Fürs Heimino des Vaters

Auch Marius Schultze ist froh, dass er noch zwei Kinosessel ergattern konnte. „Das macht sich doch super im Wohnzimmer. Dann stellt man da sein Getränk in die Halterung und fühlt sich wirklich ein bisschen wie im Kino“, sagt der 21-Jährige aus Helden. Sein Freund Thorsten Rüenauver (30) hilft ihm beim Einladen in den Kombi. Rüenauer hatte vor ein paar Jahren selbst auch schon mal acht Kinosessel vom Cineplex Olpe abgeholt. Für das Heimkino seines Vaters. „Klar, die Sessel mache ich jetzt mal richtig sauber, befestige die an einer Bodenplatte und dann werden die richtig cool neben dem Sofa aussehen“, meint Schultze. Seine Freundin sei nicht ganz so begeistert gewesen, habe aber nichts weiter dazu gesagt. Noch wohnt das junge Paar aber auch noch nicht zusammen.

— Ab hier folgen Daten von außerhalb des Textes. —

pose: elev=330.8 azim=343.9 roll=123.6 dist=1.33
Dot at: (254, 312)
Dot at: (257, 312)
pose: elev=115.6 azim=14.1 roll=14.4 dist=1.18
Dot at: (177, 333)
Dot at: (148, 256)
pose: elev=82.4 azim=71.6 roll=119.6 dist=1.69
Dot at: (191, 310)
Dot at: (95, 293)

Bei Julian Braukmann landen die zwei Sessel in seinem Arbeitszimmer. „Da habe ich einen großen Fernseher drinstehen, da passen die Sessel ganz gut hin“, erzählt der 38-Jährige aus Ottfingen. Die Homeoffice-Zeit muss man sich schließlich so angenehm wie möglich gestalten. Und mal eine kleine Pause im Kinosessel – das geht wirklich schlechter.

Hintergrund

Seit dem 1. November 2020 befinden sich die Kinos im Lockdown. Eine vielversprechende Perspektive gibt es für die Branche nicht.

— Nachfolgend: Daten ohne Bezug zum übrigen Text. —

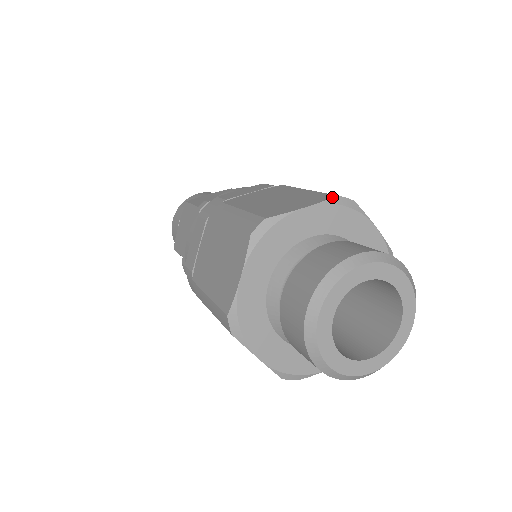
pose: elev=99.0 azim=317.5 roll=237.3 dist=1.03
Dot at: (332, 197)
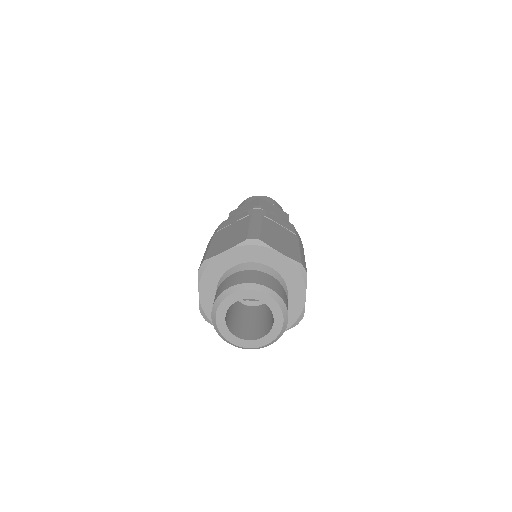
Dot at: (298, 262)
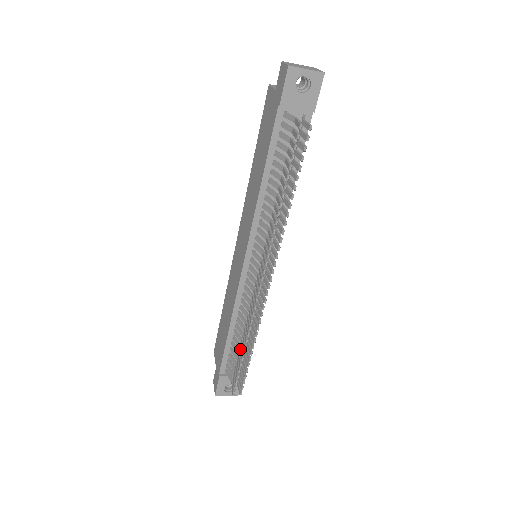
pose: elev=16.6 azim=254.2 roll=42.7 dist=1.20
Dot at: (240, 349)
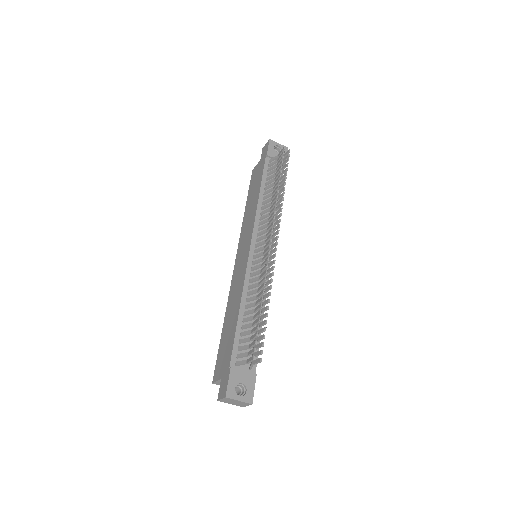
Dot at: (255, 314)
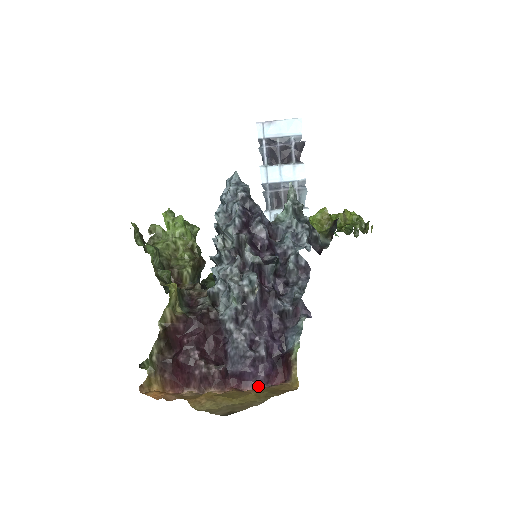
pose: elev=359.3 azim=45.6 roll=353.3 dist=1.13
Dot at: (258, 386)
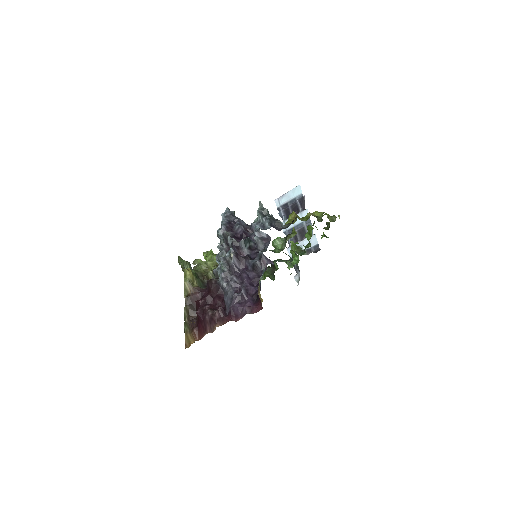
Dot at: occluded
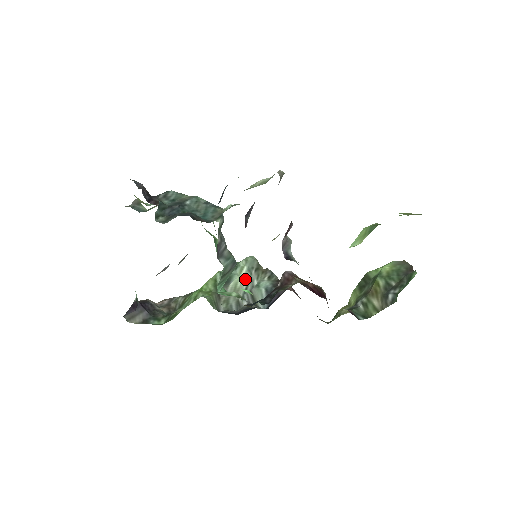
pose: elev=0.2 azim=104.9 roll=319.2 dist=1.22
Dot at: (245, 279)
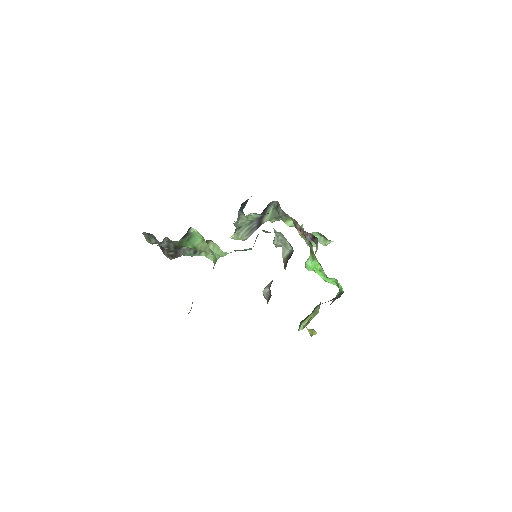
Dot at: occluded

Erst bei einer Inzidenz von unter 50 winken Lockerungen für Kultureinrichtungen in NRW, wozu auch die Kinos zählen. Allerdings müssen die Besucher dann ein negatives Testergebnis vorweisen, vollständig geimpft oder genesen sein. Die Mindestabstände müssen jederzeit eingehalten werden.

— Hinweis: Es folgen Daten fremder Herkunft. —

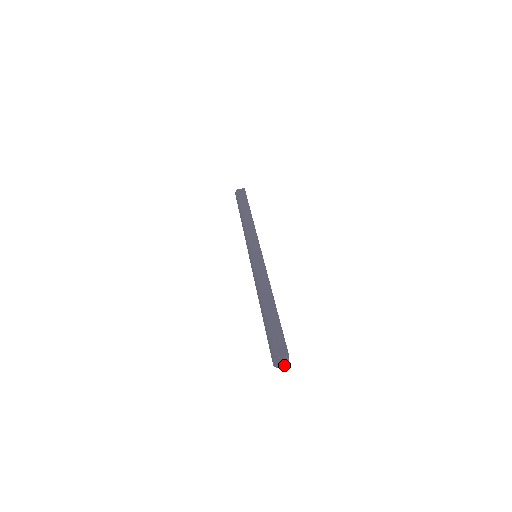
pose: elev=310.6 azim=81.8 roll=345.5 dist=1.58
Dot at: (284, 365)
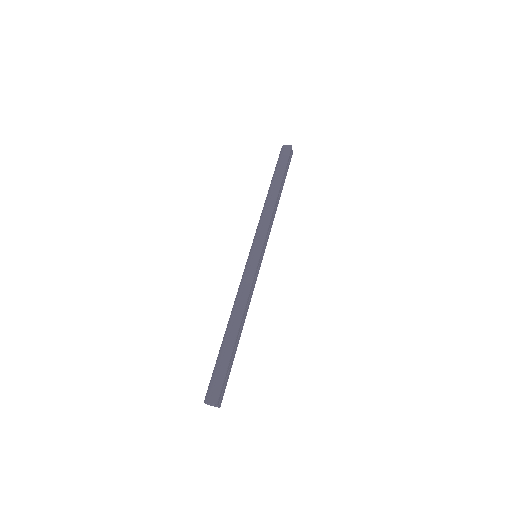
Dot at: occluded
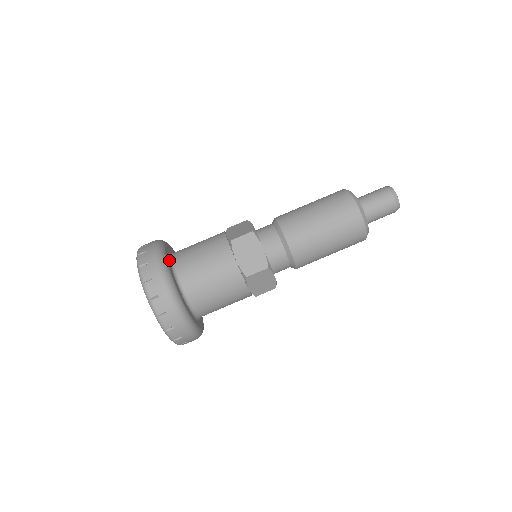
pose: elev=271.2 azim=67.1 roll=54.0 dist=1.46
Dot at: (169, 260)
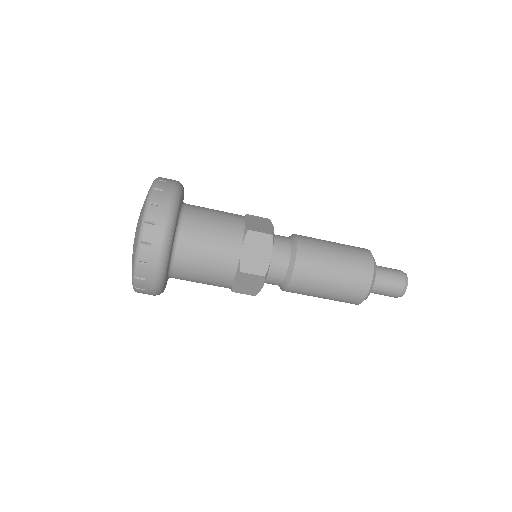
Dot at: (171, 252)
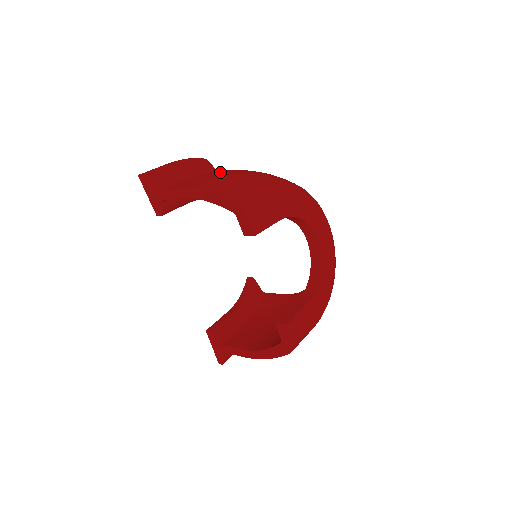
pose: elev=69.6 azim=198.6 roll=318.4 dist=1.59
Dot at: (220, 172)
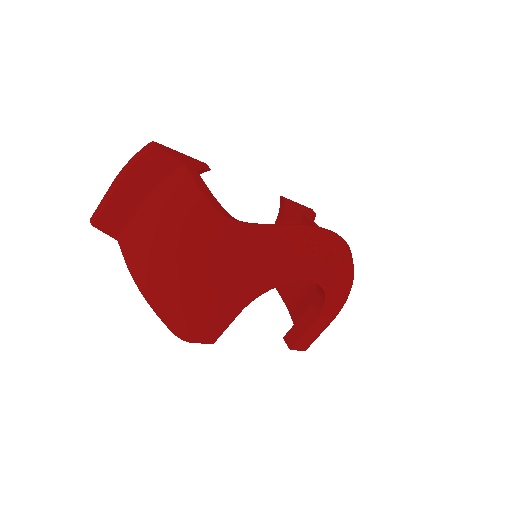
Dot at: (162, 232)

Außerdem muss der Veranstalter einen Sitzplan erstellen, damit im Fall von Ansteckungen die Umsitzenden gewarnt werden können. Für Olpes Theaterleiter Stefan Brögeler ist die Corona-Politik alles andere als zufriedenstellend. „Uns hilft dieser Flickenteppich, bedingt durch den Föderalismus, überhaupt nicht. Erst wenn Kinos flächendeckend öffnen können, hilft es der Branche.“ Erst dann würde es sich beispielsweise wieder für den Filmverleih lohnen, neue Blockbuster herauszubringen.